- [INSTRUCTION]:
Reproduce the data below in full, substituting "graph" for every occurrence of "chart" and leaving everything else unchanged.

==== SUPPLIED RECORDS ====

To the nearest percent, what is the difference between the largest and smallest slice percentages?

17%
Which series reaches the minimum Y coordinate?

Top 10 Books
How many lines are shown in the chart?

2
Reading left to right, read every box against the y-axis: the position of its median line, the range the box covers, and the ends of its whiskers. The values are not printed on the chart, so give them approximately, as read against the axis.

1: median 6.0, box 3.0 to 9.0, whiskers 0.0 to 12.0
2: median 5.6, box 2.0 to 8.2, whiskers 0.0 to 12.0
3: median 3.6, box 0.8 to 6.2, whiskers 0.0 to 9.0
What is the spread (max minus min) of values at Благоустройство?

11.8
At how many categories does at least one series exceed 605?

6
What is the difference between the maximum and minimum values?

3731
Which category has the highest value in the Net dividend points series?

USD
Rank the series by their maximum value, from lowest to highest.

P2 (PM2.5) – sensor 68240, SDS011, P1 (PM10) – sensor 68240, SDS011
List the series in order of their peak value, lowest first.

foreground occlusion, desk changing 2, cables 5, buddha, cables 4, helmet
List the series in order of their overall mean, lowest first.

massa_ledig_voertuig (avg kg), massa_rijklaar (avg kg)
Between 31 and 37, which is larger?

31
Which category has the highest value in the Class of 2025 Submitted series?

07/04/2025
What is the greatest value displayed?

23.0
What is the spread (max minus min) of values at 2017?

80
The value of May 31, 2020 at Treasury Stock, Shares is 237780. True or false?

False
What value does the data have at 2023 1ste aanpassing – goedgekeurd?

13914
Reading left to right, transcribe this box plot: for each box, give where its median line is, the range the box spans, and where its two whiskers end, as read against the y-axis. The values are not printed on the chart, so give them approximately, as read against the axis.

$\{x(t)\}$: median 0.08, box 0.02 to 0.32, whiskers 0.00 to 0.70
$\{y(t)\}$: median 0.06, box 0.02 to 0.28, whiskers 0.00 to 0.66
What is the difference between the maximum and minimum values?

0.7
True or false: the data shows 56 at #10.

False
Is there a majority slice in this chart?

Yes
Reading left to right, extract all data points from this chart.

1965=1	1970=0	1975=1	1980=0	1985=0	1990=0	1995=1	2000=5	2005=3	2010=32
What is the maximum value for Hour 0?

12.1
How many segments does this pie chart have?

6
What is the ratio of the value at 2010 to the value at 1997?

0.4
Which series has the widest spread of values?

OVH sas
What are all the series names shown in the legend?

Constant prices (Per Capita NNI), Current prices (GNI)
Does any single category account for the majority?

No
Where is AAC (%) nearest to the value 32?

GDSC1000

====

- [REPLY]:
To the nearest percent, what is the difference between the largest and smallest slice percentages?

17%
Which series reaches the minimum Y coordinate?

Top 10 Books
How many lines are shown in the graph?

2
Reading left to right, read every box against the y-axis: the position of its median line, the range the box covers, and the ends of its whiskers. The values are not printed on the graph, so give them approximately, as read against the axis.

1: median 6.0, box 3.0 to 9.0, whiskers 0.0 to 12.0
2: median 5.6, box 2.0 to 8.2, whiskers 0.0 to 12.0
3: median 3.6, box 0.8 to 6.2, whiskers 0.0 to 9.0
What is the spread (max minus min) of values at Благоустройство?

11.8
At how many categories does at least one series exceed 605?

6
What is the difference between the maximum and minimum values?

3731
Which category has the highest value in the Net dividend points series?

USD
Rank the series by their maximum value, from lowest to highest.

P2 (PM2.5) – sensor 68240, SDS011, P1 (PM10) – sensor 68240, SDS011
List the series in order of their peak value, lowest first.

foreground occlusion, desk changing 2, cables 5, buddha, cables 4, helmet
List the series in order of their overall mean, lowest first.

massa_ledig_voertuig (avg kg), massa_rijklaar (avg kg)
Between 31 and 37, which is larger?

31
Which category has the highest value in the Class of 2025 Submitted series?

07/04/2025
What is the greatest value displayed?

23.0
What is the spread (max minus min) of values at 2017?

80
The value of May 31, 2020 at Treasury Stock, Shares is 237780. True or false?

False
What value does the data have at 2023 1ste aanpassing – goedgekeurd?

13914
Reading left to right, transcribe this box plot: for each box, give where its median line is, the range the box spans, and where its two whiskers end, as read against the y-axis. The values are not printed on the graph, so give them approximately, as read against the axis.

$\{x(t)\}$: median 0.08, box 0.02 to 0.32, whiskers 0.00 to 0.70
$\{y(t)\}$: median 0.06, box 0.02 to 0.28, whiskers 0.00 to 0.66
What is the difference between the maximum and minimum values?

0.7
True or false: the data shows 56 at #10.

False
Is there a majority slice in this graph?

Yes
Reading left to right, extract all data points from this graph.

1965=1	1970=0	1975=1	1980=0	1985=0	1990=0	1995=1	2000=5	2005=3	2010=32
What is the maximum value for Hour 0?

12.1
How many segments does this pie graph have?

6
What is the ratio of the value at 2010 to the value at 1997?

0.4
Which series has the widest spread of values?

OVH sas
What are all the series names shown in the legend?

Constant prices (Per Capita NNI), Current prices (GNI)
Does any single category account for the majority?

No
Where is AAC (%) nearest to the value 32?

GDSC1000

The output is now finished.